L'âge
d'or du pèlerinage
La période allant du XIe au XIVe siècle marque
l'âge d'Or du pèlerinage de Compostelle, certaines sources donnent
des chiffres de 500 000 pèlerins par an. Quatre voies amènent à Saint-Jacques
de Compostelle. Parmi elles : la via Podiensis qui traverse l'Aveyron.
Le pèlerinage de Compostelle
devient d'autant plus fréquenté qu'en dépit des
croisades, les portes de Jérusalem se ferment définitivement
au milieu du XIII ème siècle avec sa prise par les Turcs.
Au Moyen Age, des millions de pèlerins prirent leur bâton
et leur besace pour rejoindre la Galice. Un moine rédigea même une
sorte de guide touristique "Le Guide du Pèlerin".

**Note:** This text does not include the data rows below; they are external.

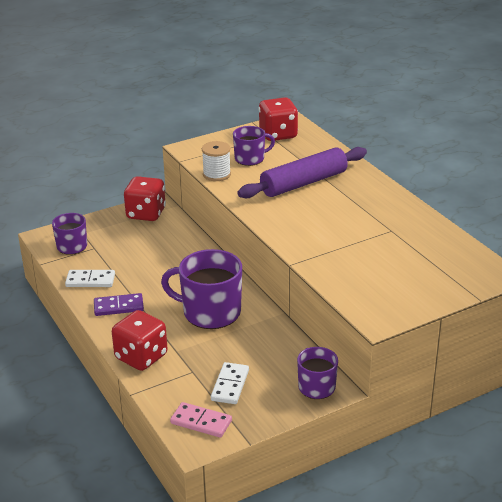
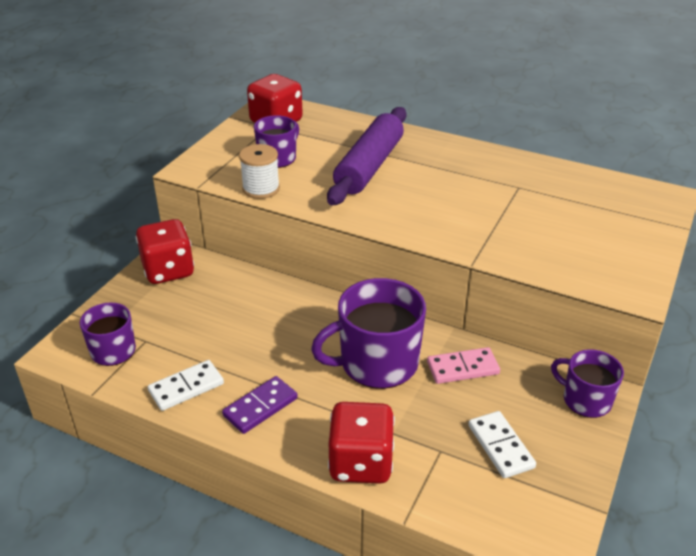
camera: 35 degrees left, 5 degrees up
pink domino [170,402,232,438] -> pink domino moved to [427,347,500,384]

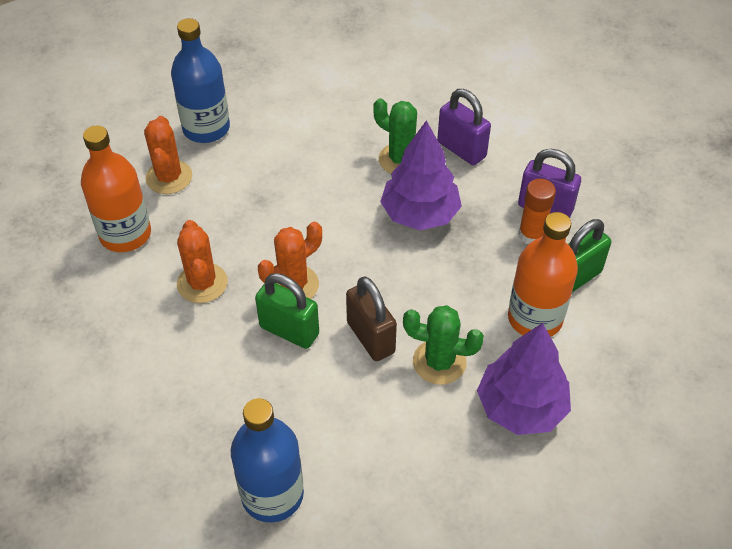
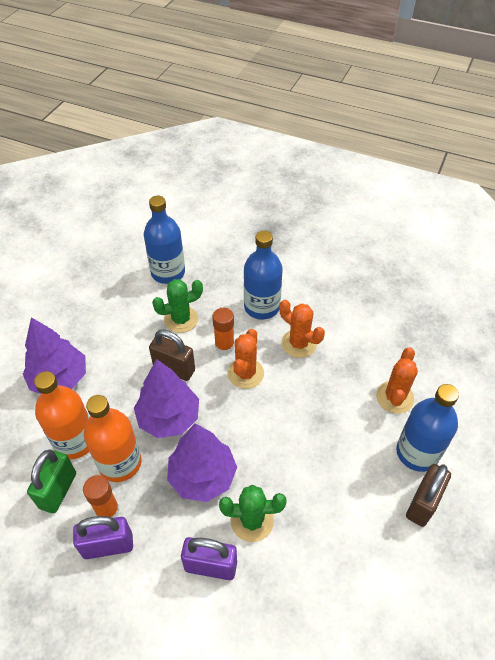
camera: 145 degrees right, 0 degrees up
orange bottle [81,126,151,252] -> orange bottle moved to [84,395,142,482]
orange cactus [144,116,192,194] -> orange cactus turned 60 degrees clockwise [376,347,418,414]
green padlock [255,273,319,349] -> orange glue stick [212,308,235,354]
green cactus [403,305,484,385] -> green cactus moved to [152,279,203,333]
none -> purple tree [134,359,199,438]
none -> blue bottle [244,231,283,320]
none -> brown padlock [406,464,451,527]

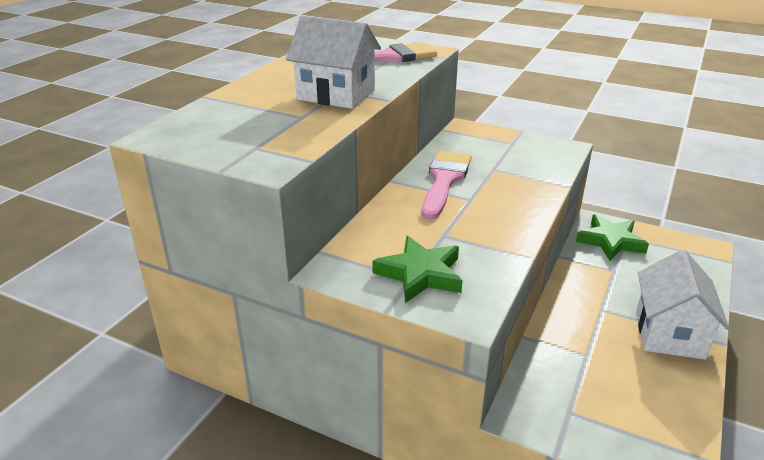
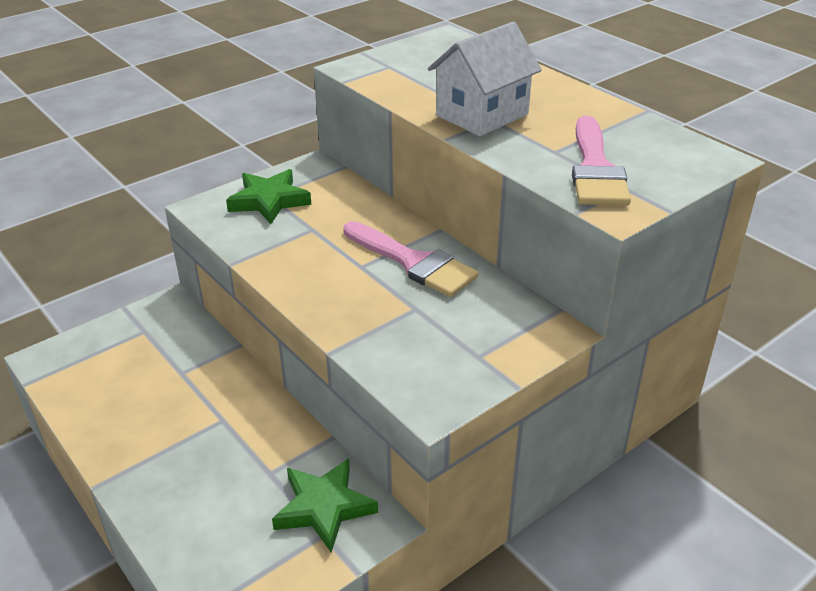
camera: 115 degrees right, 5 degrees up
white house [637,249,729,360] -> none

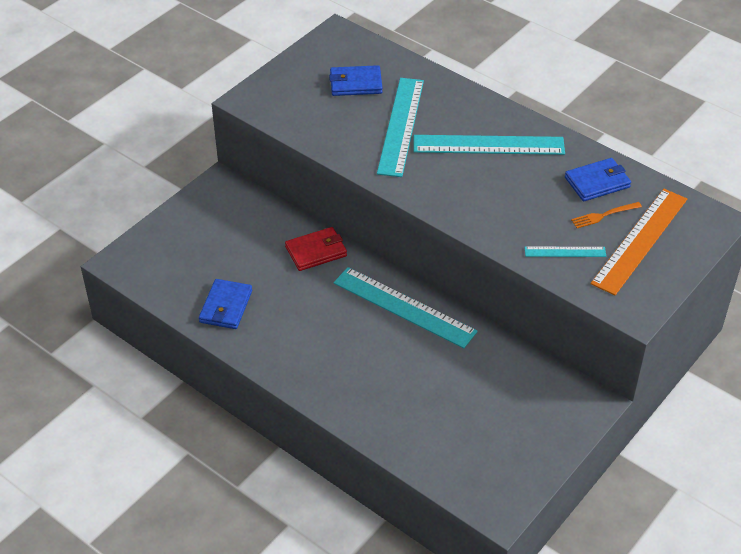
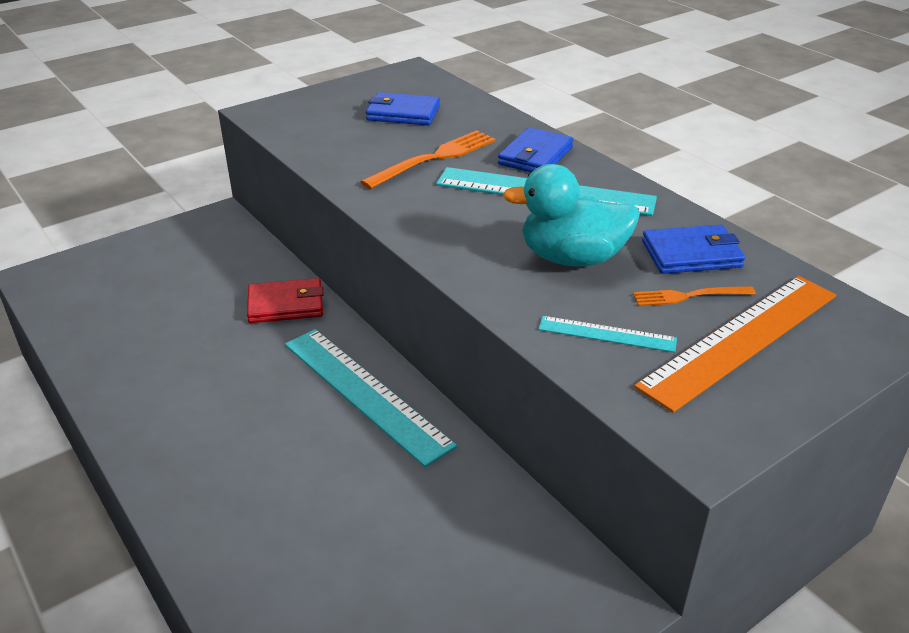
camera: 15 degrees right, 10 degrees down
blue wallet [199,279,252,329] -> blue wallet moved to [498,127,574,172]
turquoise ruler [377,78,424,177] -> orange fork [360,130,495,189]
none -> turquoise duck [503,164,640,266]

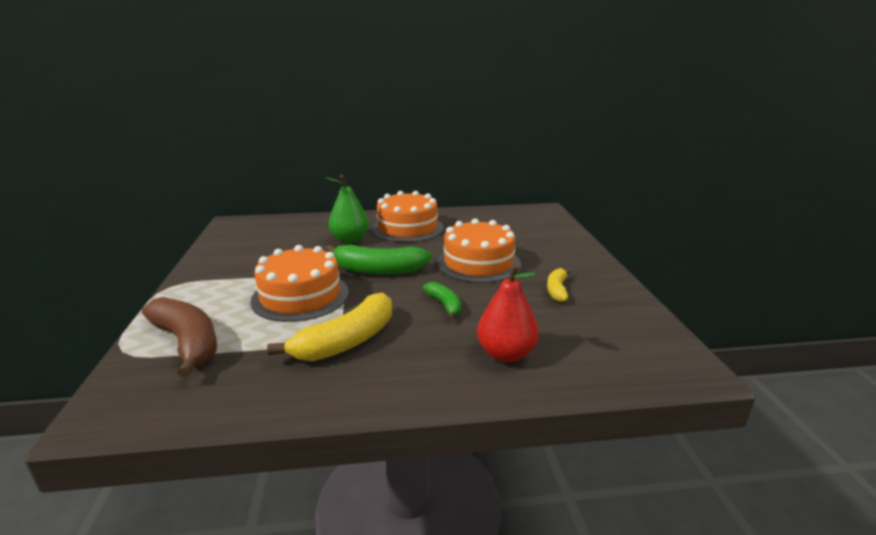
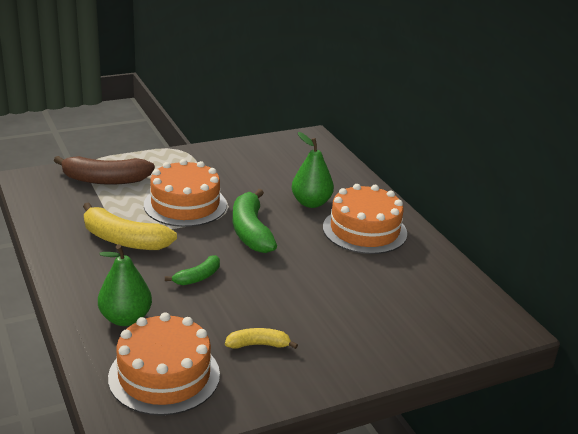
camera: 70 degrees right, 5 degrees up
brown banana [142,297,217,377] -> brown banana turned 60 degrees clockwise [54,156,155,185]
orange cake [437,218,521,283] -> orange cake moved to [108,312,220,416]
red pear [477,264,539,363] -> green pear [98,244,152,326]

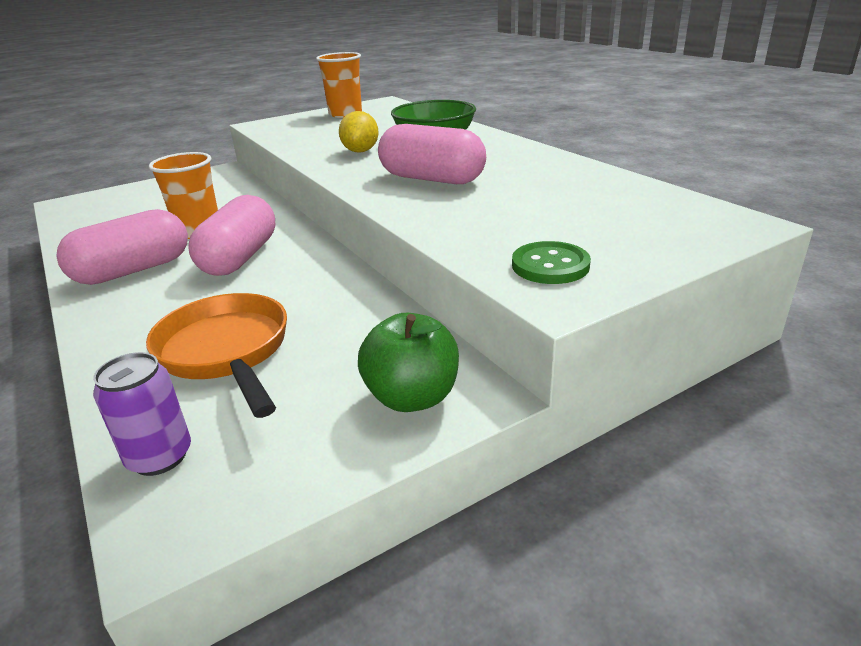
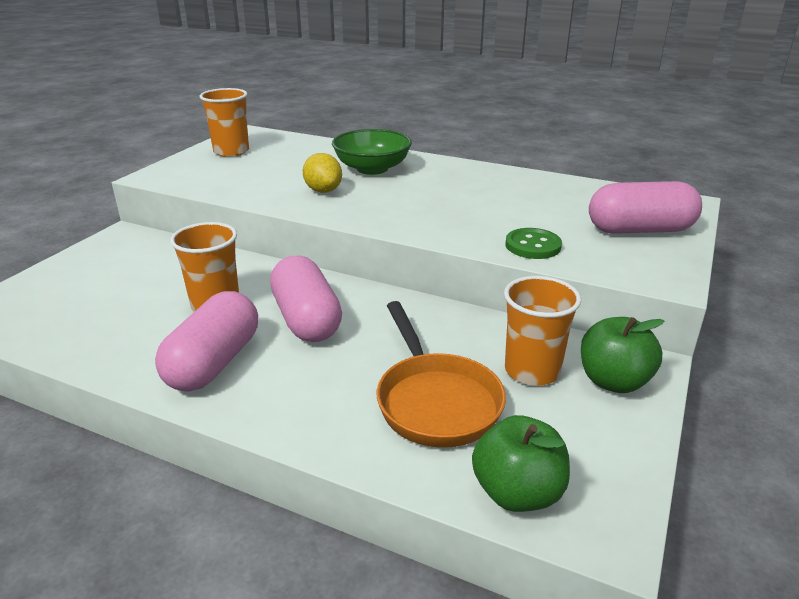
camera: 35 degrees left, 0 degrees up
purple can [93,352,191,476] -> green apple [472,415,570,512]
orange pan [146,293,287,418] -> orange pan turned 135 degrees counterclockwise [377,301,506,448]
pink capsule [378,124,486,184] -> pink capsule moved to [589,181,702,234]
green button [512,241,591,284] -> green button moved to [505,228,562,259]
none -> orange cup [504,276,581,386]

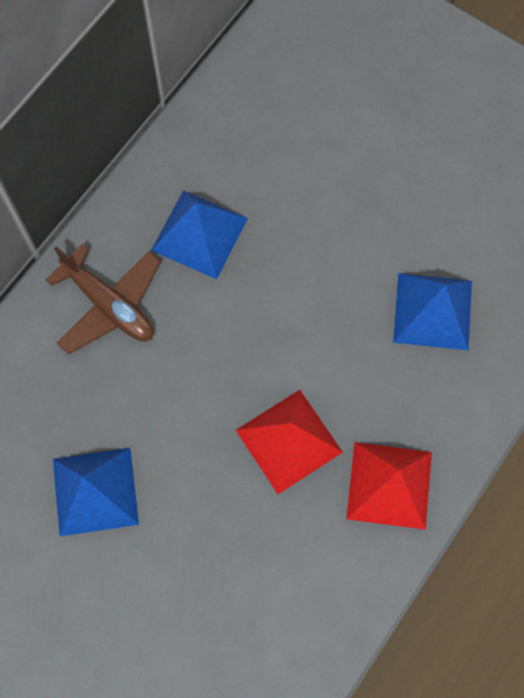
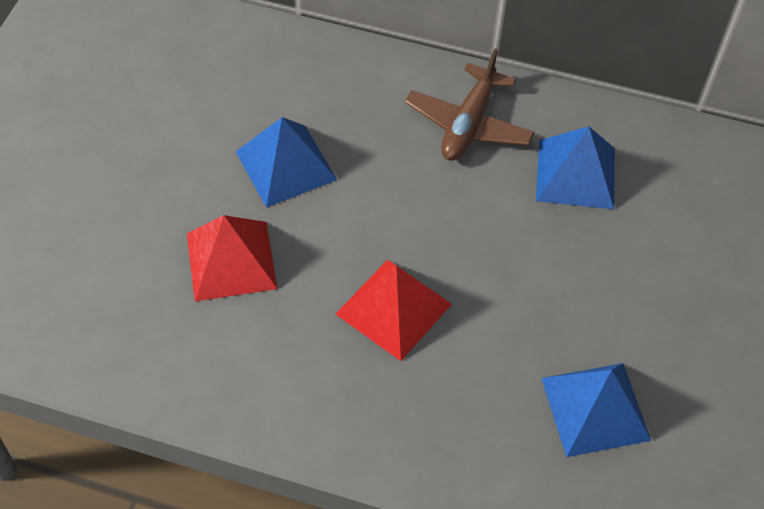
camera: 70 degrees right, 15 degrees down
red pyramid [346,442,432,530] -> red pyramid moved to [187,215,277,301]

De toute l'Europe, les "Jacquets" tracent
leurs routes -quatre voies principales- sur lesquelles se met en place
souvent sous l'impulsion des grandes abbayes un système d'aide
aux pèlerins avec hospices, chapelles, étapes. Il n'empêche,
le pèlerinage demeure une épreuve. Aux intempéries
succèdent les brigands bien heureux de profiter de l'aubaine
de ces braves gens en les détroussant lors de péages
imaginaires, quand ce n'est pas simplement pour les laisser pour morts.
Mais au terme de leur périple, ayant parfois
traversé l'Europe, échangé avec d'autres, souffert,
connu la solitude et les défis de l'inconnu, le pèlerin
ramasse des coquilles sur les rivages qu'il coud
sur son chapeau. Il orne parfois son bâton. Autant de signes prouvant que
c'est un homme nouveau qui rentre au pays.
La Guerre de Cent ans en France ralentit le flot. La
Réforme et son opposition aux reliques et enfin, le nationalisme
des grands royaumes, achèvent de le tarir. Le pèlerinage
de Saint-Jacques ne reprendra finalement qu'au XXe siècle.